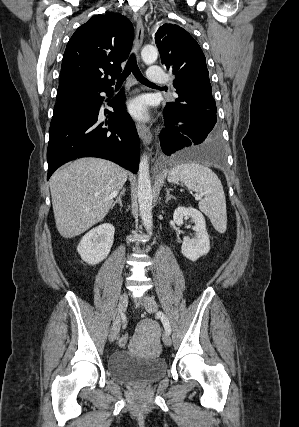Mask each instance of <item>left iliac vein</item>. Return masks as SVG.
I'll use <instances>...</instances> for the list:
<instances>
[{"mask_svg": "<svg viewBox=\"0 0 299 427\" xmlns=\"http://www.w3.org/2000/svg\"><path fill=\"white\" fill-rule=\"evenodd\" d=\"M143 302H144L146 310L149 313H155L157 311V309H158L157 303H156V301L152 297L145 296L143 298ZM162 339H163V342H164V344L166 346H170L171 345L170 334H168L167 332H164L163 336H162Z\"/></svg>", "mask_w": 299, "mask_h": 427, "instance_id": "1", "label": "left iliac vein"}]
</instances>
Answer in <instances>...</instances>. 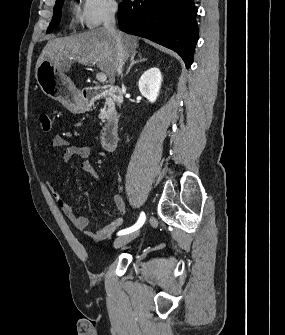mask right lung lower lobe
I'll use <instances>...</instances> for the list:
<instances>
[{"mask_svg":"<svg viewBox=\"0 0 285 335\" xmlns=\"http://www.w3.org/2000/svg\"><path fill=\"white\" fill-rule=\"evenodd\" d=\"M196 14L194 0H124L118 22L123 31L174 50L189 68L198 40Z\"/></svg>","mask_w":285,"mask_h":335,"instance_id":"98d812e1","label":"right lung lower lobe"}]
</instances>
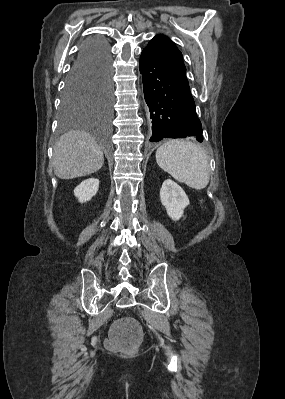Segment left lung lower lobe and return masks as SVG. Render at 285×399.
<instances>
[{
  "instance_id": "0a47b994",
  "label": "left lung lower lobe",
  "mask_w": 285,
  "mask_h": 399,
  "mask_svg": "<svg viewBox=\"0 0 285 399\" xmlns=\"http://www.w3.org/2000/svg\"><path fill=\"white\" fill-rule=\"evenodd\" d=\"M139 70L152 120L150 142L187 136L202 142V126L188 81L174 74L146 48L141 53Z\"/></svg>"
}]
</instances>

DIRECTION >> Please repeat the lines above word for word, from the line with "Segment left lung" up to and including the last line. Leave the pictures out of your answer.

IN RESPONSE >>
Segment left lung lower lobe and return masks as SVG. Render at 285×399.
<instances>
[{
  "instance_id": "0a47b994",
  "label": "left lung lower lobe",
  "mask_w": 285,
  "mask_h": 399,
  "mask_svg": "<svg viewBox=\"0 0 285 399\" xmlns=\"http://www.w3.org/2000/svg\"><path fill=\"white\" fill-rule=\"evenodd\" d=\"M139 70L152 120L150 142L187 136L202 142V126L188 81L174 74L146 48L141 53Z\"/></svg>"
}]
</instances>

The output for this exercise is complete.